The Financial Times: a reference point for global business


(MENAFN- AFP) The Financial Times, revealed on Thursday to be for sale, has been an indispensible guide for the business world for a century and with its digital and foreign editions is a truly international newspaper.

It started life in 1888 as a four-page publication targeted at readers in the City of London and has distinguished itself from its rivals since 1893 by its salmon pink paper -- a bold innovation that still makes it stand out on the newsstands today.

The paper's founding motto was to be a friend to the "Honest Financier" and the "Respectable Broker" in the British capital's financial trading hub and it takes an unashamedly free-market position.

It now sells more copies overseas than in Britain and reaches more than two million people each day around the world, although it has struggled in the United States.

The newspaper's website, FT.com, launched in 1995, and digital subscriptions now account for 70 percent of the total circulation of 720,000.

"The FT is the premier business newspaper in the world, with a global reach that exceeds its main rival, the Wall Street Journal," Steve Schifferes, financial journalism professor at London's City University, told AFP.
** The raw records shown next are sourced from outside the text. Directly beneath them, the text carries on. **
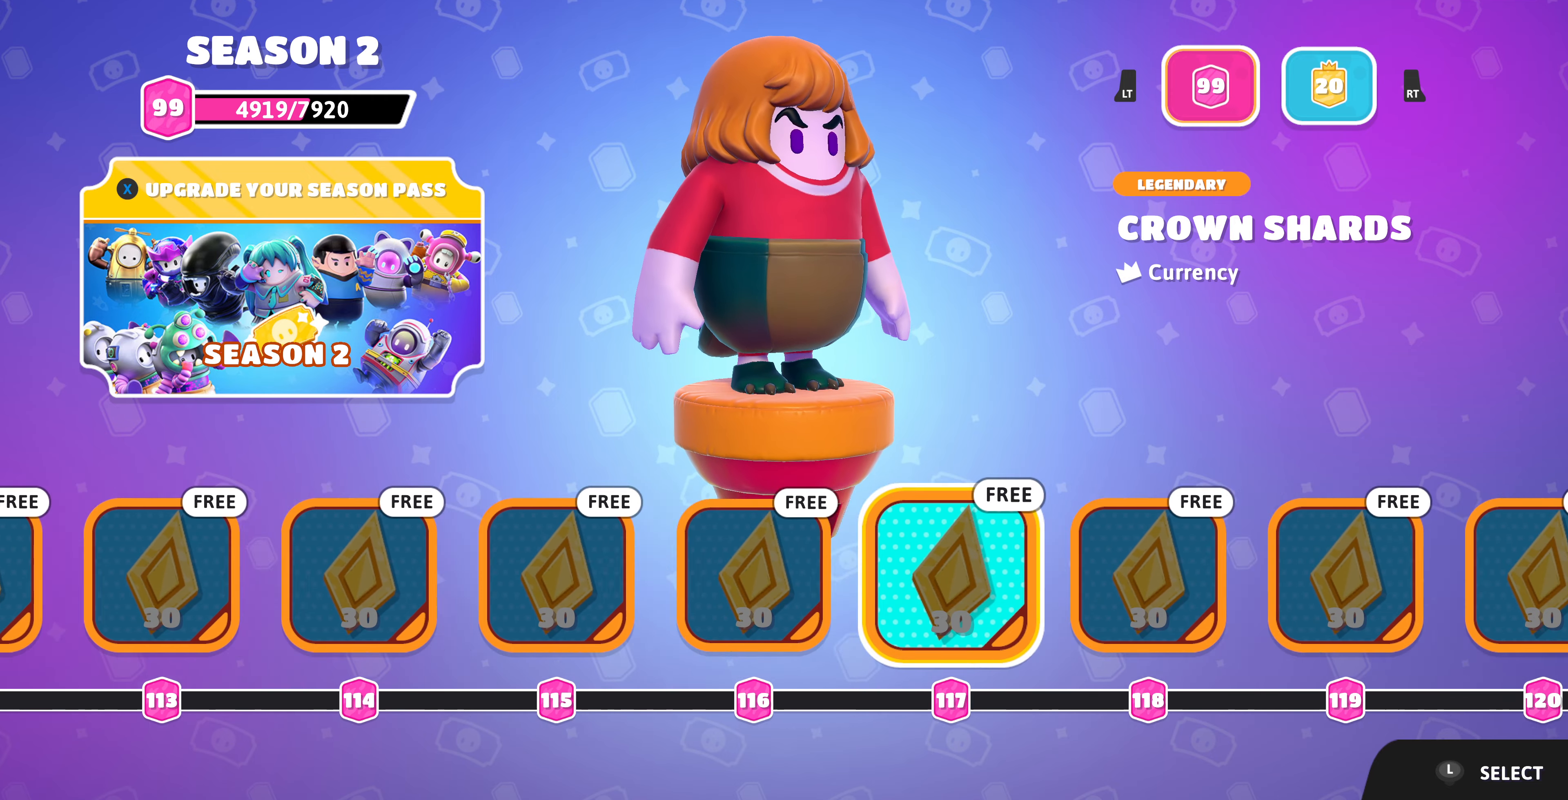
{"buttons": [], "left_stick": "center", "right_stick": "center", "events": [[34, "DPAD_RIGHT", "up"], [267, "DPAD_RIGHT", "down"], [367, "DPAD_RIGHT", "up"]]}
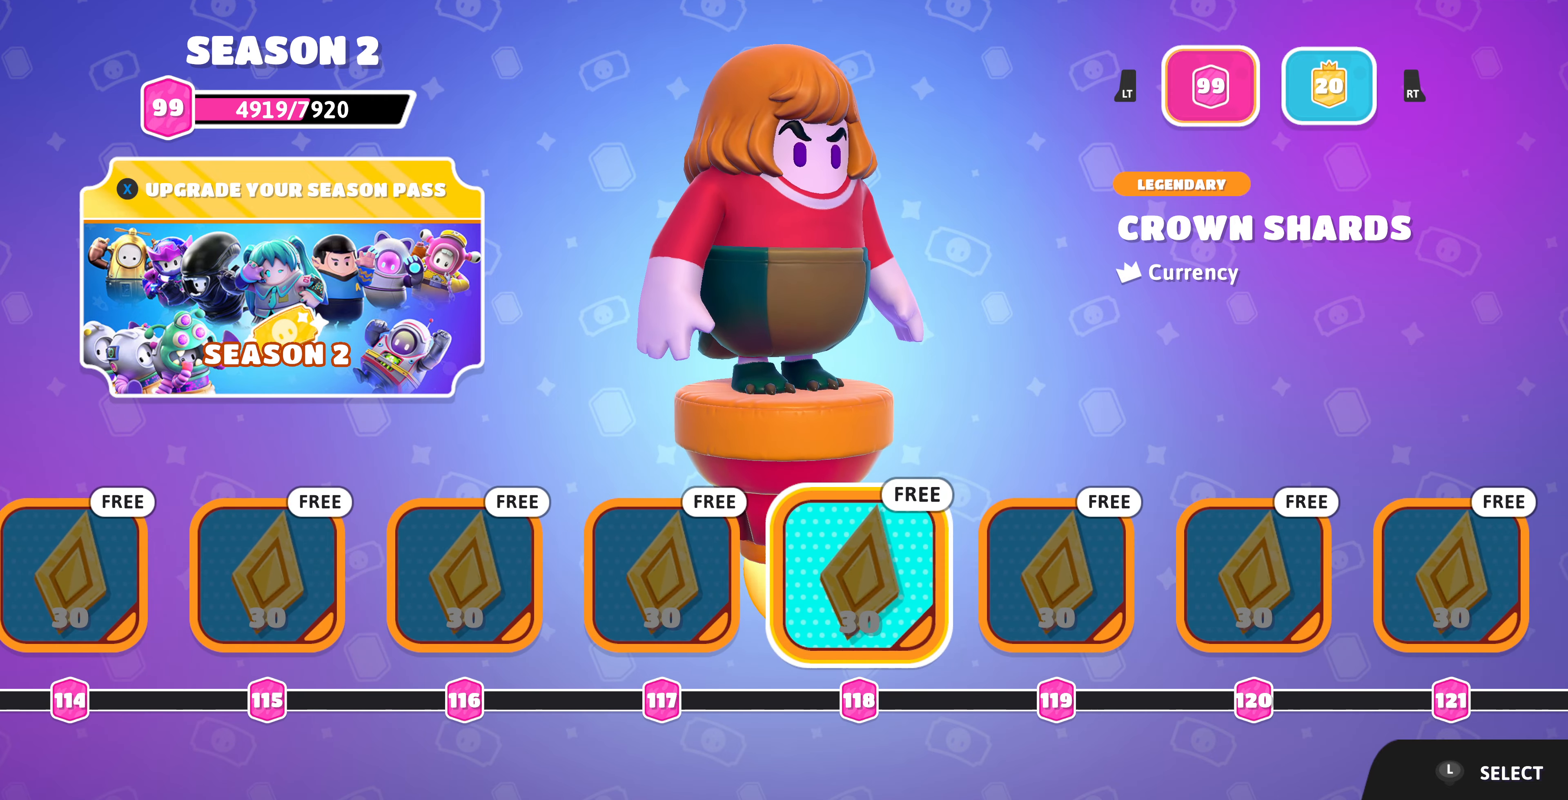
{"buttons": ["DPAD_RIGHT"], "left_stick": "center", "right_stick": "center", "events": [[100, "DPAD_RIGHT", "down"]]}
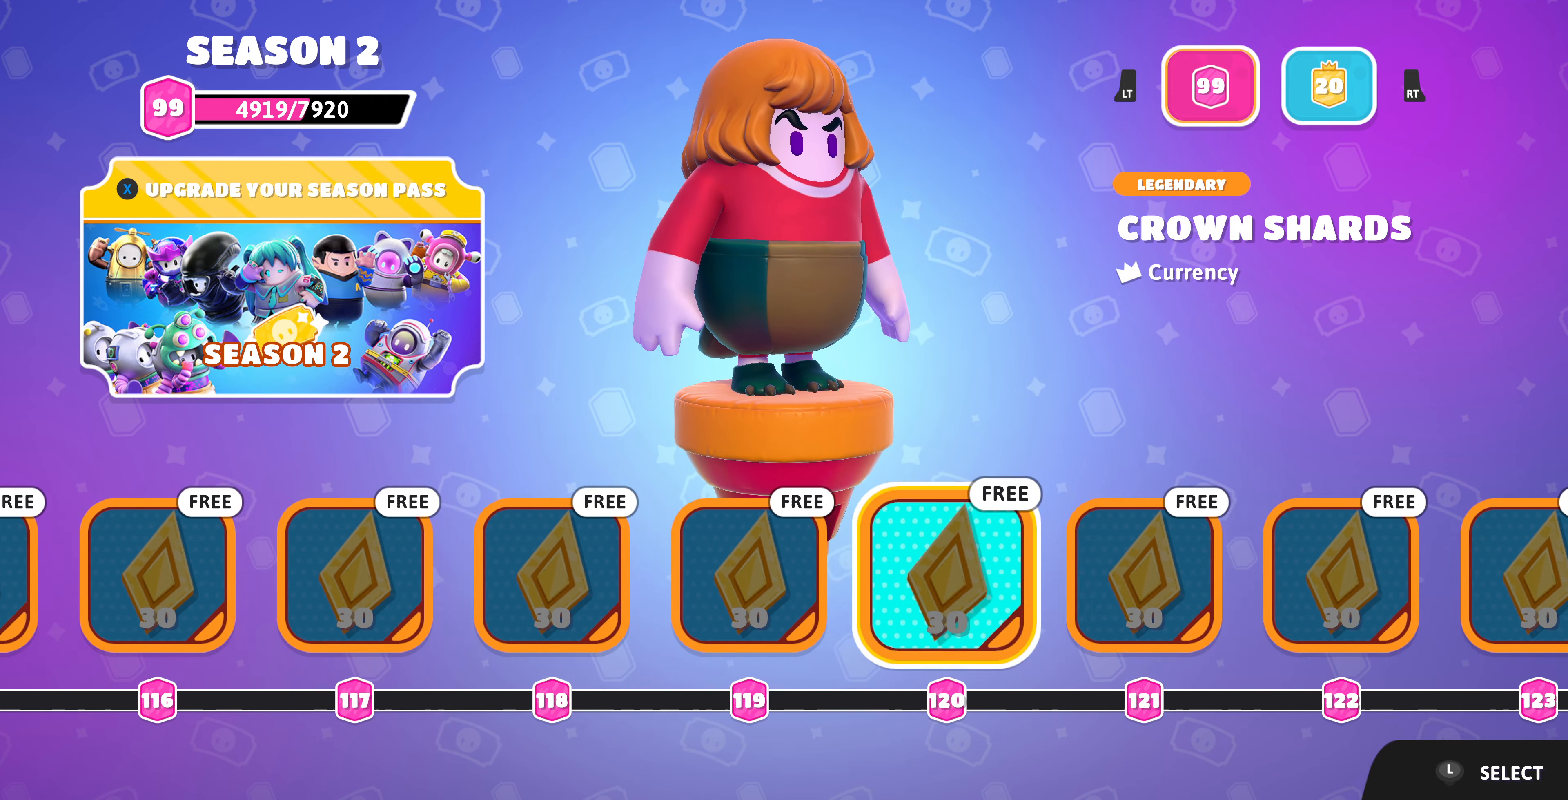
{"buttons": ["DPAD_RIGHT"], "left_stick": "center", "right_stick": "center", "events": []}
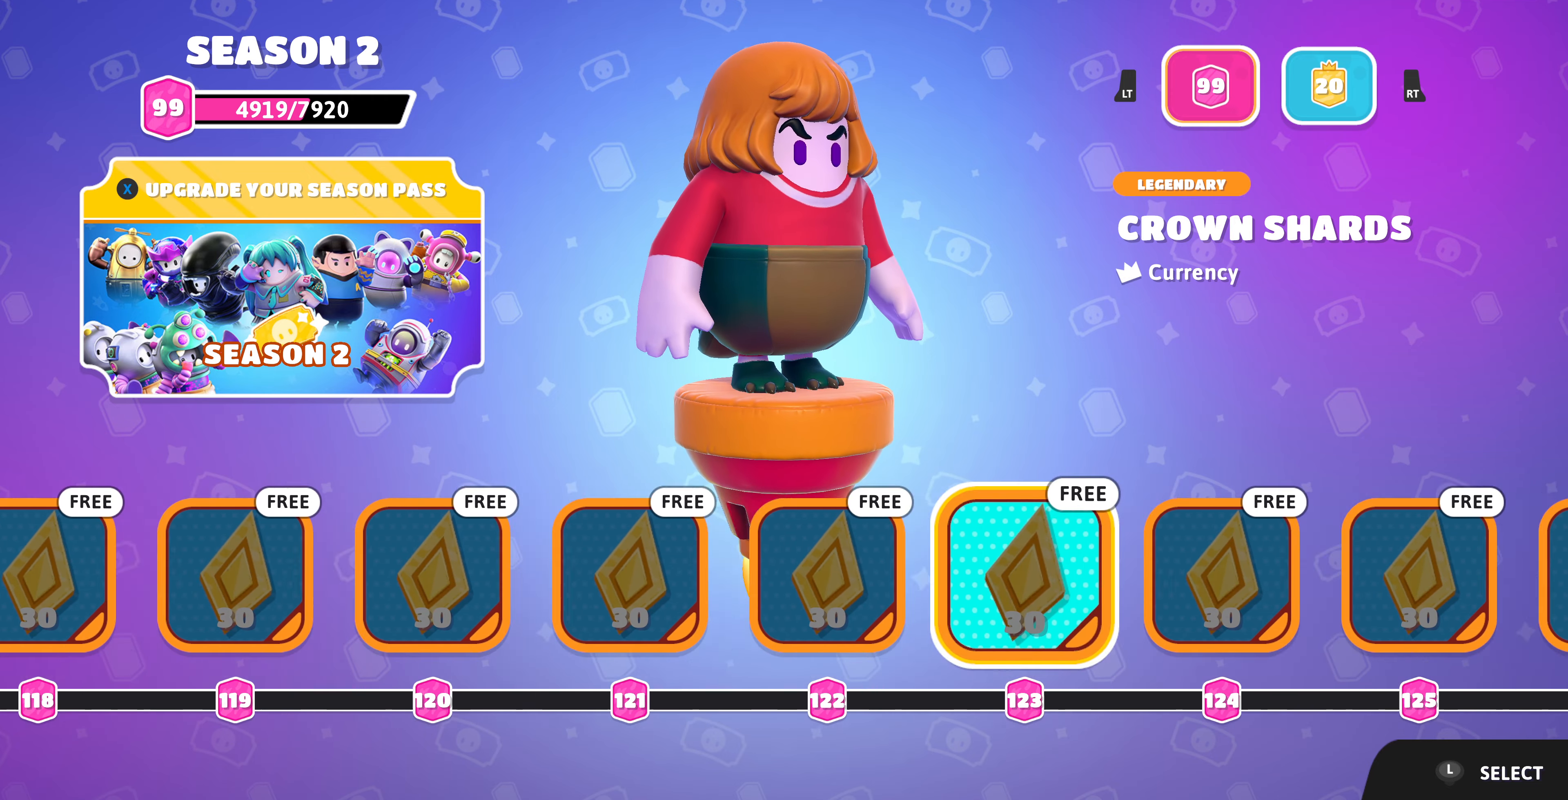
{"buttons": ["DPAD_RIGHT"], "left_stick": "center", "right_stick": "center", "events": []}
"Its strength lies in its excellent sources and strong commentary and analysis, which covers both markets and economic and political developments."

In 1945 the paper merged with the less successful Financial News and was acquired by its current owner, Pearson in 1957.

Since then it has broadened its coverage to include business, financial, economic and political news, as well as comment and analysis, exemplified by its Lex column.

The paper has also maintained a strong network of foreign correspondents where other rivals have cut their overseas staff, evidence of its international approach.

In 1979, the European edition started printing in Frankfurt and the newspaper now prints all over the world, including in New York, Tokyo, Hong Kong and Dubai -- all on pink paper.

There are currently five editions of the Financial Times -- the UK, Europe, US, Asia and Middle East -- and a Chinese version, although a German language edition closed in 2012.

Under the masthead, it proudly describes itself as a "World Business Newspaper".

The paper publishes six days a week including a Saturday weekend edition, and employs about 2,000 people, including 600 working in editorial.

In an age of widespread free content, it insists that quality journalism must be paid for, keeping the cover price high and being among the first to introduce a paywall for its website, in 2001.

Subscription is not cheap, costing £13.50 a week for the print and online editions in Britain, $11.77 in the United States, 19.55 euros in Germany and $100.54 in Hong Kong.

But much can be derived about its target audience by the luxury lifestyle showcased in its monthly magazine "How to Spend It".